New Delhi: Indian employees can expect salary increments ranging between 8.6 per cent and 10.2 per cent in FY2026-27, depending on their industry and role, with workers in EV infrastructure, fintech, healthcare and engineering-related functions likely to see the biggest pay hikes, showed the findings of TeamLease Services’ Jobs and Salaries Primer FY2026-27 released on Tuesday.
The report, based on responses from 1,268 businesses across 23 industries and 20 cities, projects the strongest salary growth in high-growth sectors such as EV and EV infrastructure, fintech, healthcare and pharmaceuticals, and power and energy, where increments are expected to range between 9.6 per cent and 10.2 per cent.
At the role level, electrical engineers are projected to receive the highest salary increases at 11.2 per cent, followed by quality control inspectors at 10.9 per cent, project engineers at 10.7 per cent, IT support executives at 10.3 per cent, and quality assurance engineers and site engineers at 10.2 per cent each.
“India’s salary landscape in FY 2026–27 is becoming more differentiated and execution-led,” said Balasubramanian A, senior vice president at TeamLease Services. “Increment trends are increasingly being shaped by sector-specific growth and specialised skills.”

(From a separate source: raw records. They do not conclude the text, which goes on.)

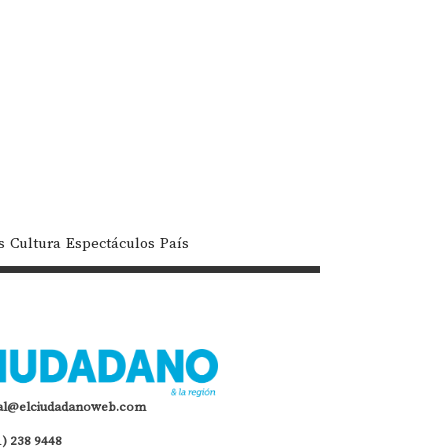
s
Cultura
Espectáculos
País
al@elciudadanoweb.com
1) 238 9448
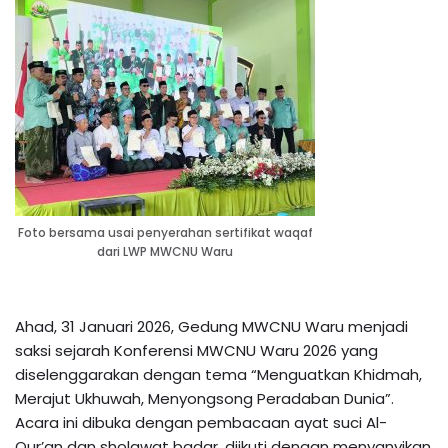
Foto bersama usai penyerahan sertifikat waqaf
dari LWP MWCNU Waru
Ahad, 31 Januari 2026, Gedung MWCNU Waru menjadi
saksi sejarah Konferensi MWCNU Waru 2026 yang
diselenggarakan dengan tema “Menguatkan Khidmah,
Merajut Ukhuwah, Menyongsong Peradaban Dunia”.
Acara ini dibuka dengan pembacaan ayat suci Al-
Qur’an dan sholawat badar, diikuti dengan menyanyikan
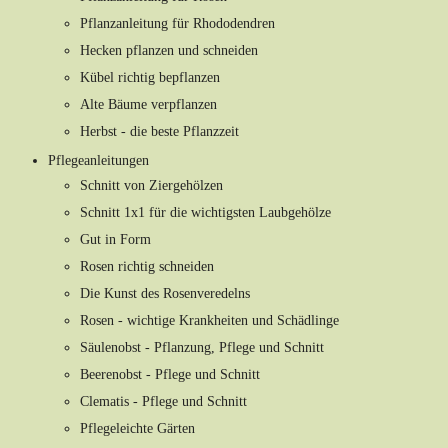
Pflanzanleitung für Rhododendren
Hecken pflanzen und schneiden
Kübel richtig bepflanzen
Alte Bäume verpflanzen
Herbst - die beste Pflanzzeit
Pflegeanleitungen
Schnitt von Ziergehölzen
Schnitt 1x1 für die wichtigsten Laubgehölze
Gut in Form
Rosen richtig schneiden
Die Kunst des Rosenveredelns
Rosen - wichtige Krankheiten und Schädlinge
Säulenobst - Pflanzung, Pflege und Schnitt
Beerenobst - Pflege und Schnitt
Clematis - Pflege und Schnitt
Pflegeleichte Gärten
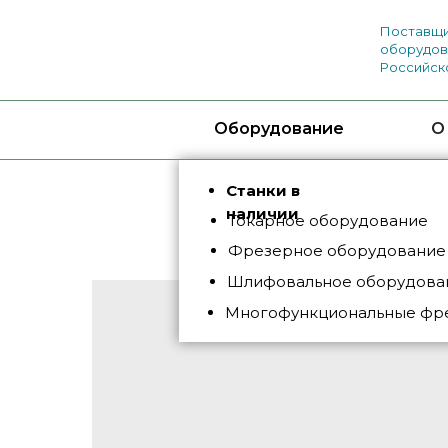
Поставщи
оборудов
Российск
Оборудование
О
Станки в
наличии
Токарное оборудование
Фрезерное оборудование
Шлифовальное оборудован
Многофункциональные фр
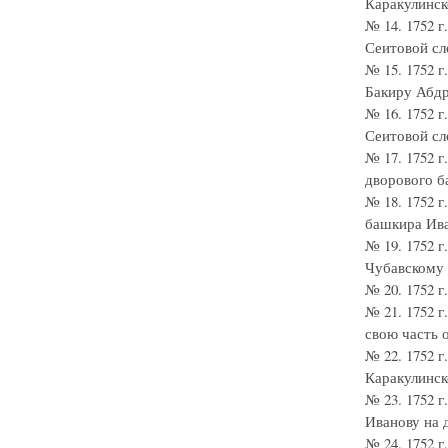
Каракулинско
№ 14. 1752 
Сеитовой сл
№ 15. 1752 
Бакиру Абдр
№ 16. 1752 
Сеитовой сл
№ 17. 1752 
дворового б
№ 18. 1752 
башкира Ива
№ 19. 1752 
Чубавскому 
№ 20. 1752 
№ 21. 1752 
свою часть 
№ 22. 1752 
Каракулинско
№ 23. 1752 
Иванову на 
№ 24. 1752 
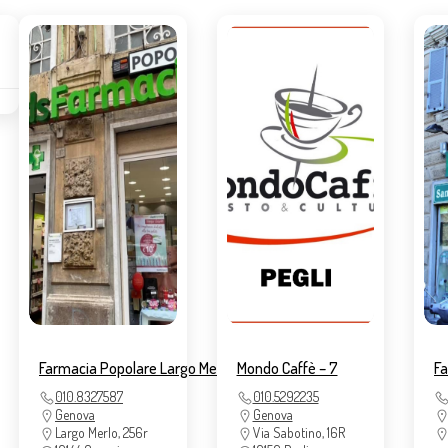
Farmacia Popolare Largo Merlo
Mondo Caffè – 7
Fa
010.8327587
010.5292235
Genova
Genova
Largo Merlo, 256r
Via Sabotino, 16R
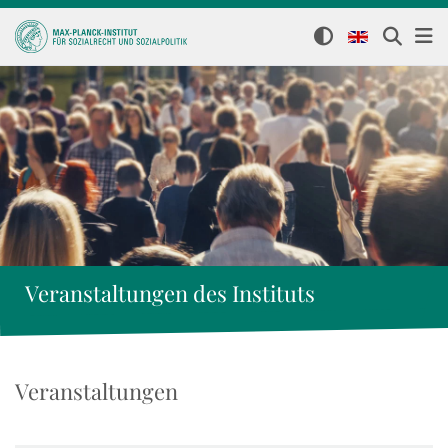
Veranstaltungen des Instituts
Veranstaltungen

Industries classified as sustainable-growth sectors, including automotive, retail, insurance and BPO, are expected to offer salary hikes of 8.9 per cent to 9.5 per cent. Within these sectors, project engineers are projected to see increments of 10.7 per cent, while EHS officers, IT support executives, and relationship executives are likely to receive hikes of 10.1 per cent.
Meanwhile, banking, construction and real estate, telecommunications and textiles are expected to record more moderate salary growth of 8.6 per cent to 8.8 per cent. Even in these sectors, certain roles continue to command premium increases, including site engineers (9.8 per cent), tele callers (9.7 per cent), and financial reconciliation analysts and IT support executives (9.5 per cent each).

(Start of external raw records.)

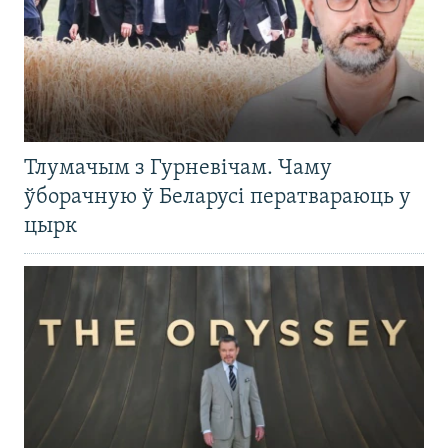
Тлумачым з Гурневічам. Чаму
ўборачную ў Беларусі ператвараюць у
цырк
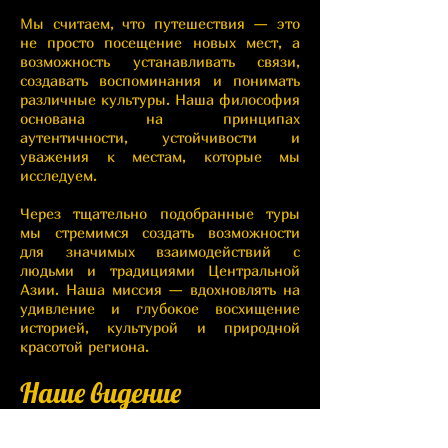
Мы считаем, что путешествия — это
не просто посещение новых мест, а
возможность устанавливать связи,
создавать воспоминания и понимать
различные культуры. Наша философия
основана на принципах
аутентичности, устойчивости и
уважения к местам, которые мы
исследуем.
Через тщательно подобранные туры
мы стремимся создать возможности
для значимых взаимодействий с
людьми и традициями Центральной
Азии. Наша миссия — вдохновлять на
удивление и глубокое восхищение
историей, культурой и природной
красотой региона.
Наше видение
Стать ведущим поставщиком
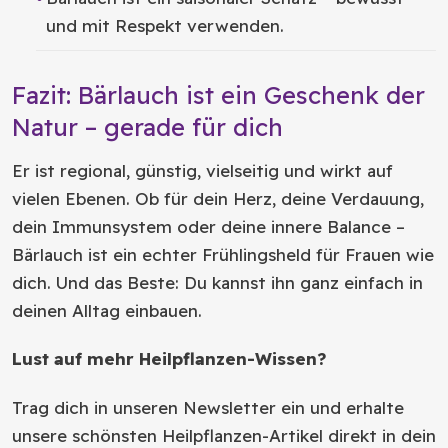
und mit Respekt verwenden.
Fazit: Bärlauch ist ein Geschenk der
Natur – gerade für dich
Er ist regional, günstig, vielseitig und wirkt auf
vielen Ebenen. Ob für dein Herz, deine Verdauung,
dein Immunsystem oder deine innere Balance –
Bärlauch ist ein echter Frühlingsheld für Frauen wie
dich. Und das Beste: Du kannst ihn ganz einfach in
deinen Alltag einbauen.
Lust auf mehr Heilpflanzen-Wissen?
Trag dich in unseren Newsletter ein und erhalte
unsere schönsten Heilpflanzen-Artikel direkt in dein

However, a prolonged spell of geopolitical tensions and inflationary pressures could temper projected salary growth in the 2026-27 appraisal cycle, according to TeamLease Services. Businesses may become more cautious if higher input costs and economic uncertainty persist.
“If geopolitical tensions, inflationary pressures and higher input costs persist over the coming months, they could influence business performance and cost planning for the FY27 cycle. In such a scenario, organisations may adopt a more cautious approach to salary budgets while continuing to prioritise critical talent and high-performing employees,” said Balasubramanian.
He added that even if headline salary hikes remain unchanged, elevated inflation could erode real wage gains by reducing employees’ purchasing power.
Across functions, demand remains strongest for sales and marketing, engineering and IT talent. Relationship executives in NBFCs are projected to receive salary hikes of 10.1 per cent, while marketing executives, automotive showroom sales professionals and FMCG area sales managers are expected to see increments of around 10 per cent.
The report also points to rising wage growth among blue-collar workers. EV charger installation technicians are expected to receive salary increases of 10.3 per cent, while field service technicians and logistics loaders or unloaders could see hikes of 9.6 per cent and 9.5 per cent, respectively. Service technicians in the consumer durables sector are projected to receive 9.4 per cent increments.
Among cities, Chennai is projected to lead salary growth at 9.7 per cent, followed by Pune and Hyderabad at 9.6 per cent each, and Ahmedabad at 9.5 per cent. Emerging centres such as Visakhapatnam (9.5 per cent) and Nagpur (9.4 per cent) are also gaining ground, while Surat, Chandigarh and Lucknow are expected to record slower growth than last year.
“Compensation growth is no longer concentrated only in traditional metro markets,” Balasubramanian said. “Emerging cities are steadily strengthening their position in the talent economy, supported by industrial expansion, enterprise investments and evolving business ecosystems.”
The report also highlighted widening pay disparities between permanent and temporary workers. Manufacturing, engineering and infrastructure recorded the highest compensation variance at 11.4 per cent, followed by insurance (9.9 per cent), banking (9.8 per cent) and healthcare and pharmaceuticals (9.3 per cent). In contrast, IT (4.9 per cent), fintech (4.8 per cent), power and energy (4.3 per cent) and travel and hospitality (4.2 per cent) showed relatively stable pay structures.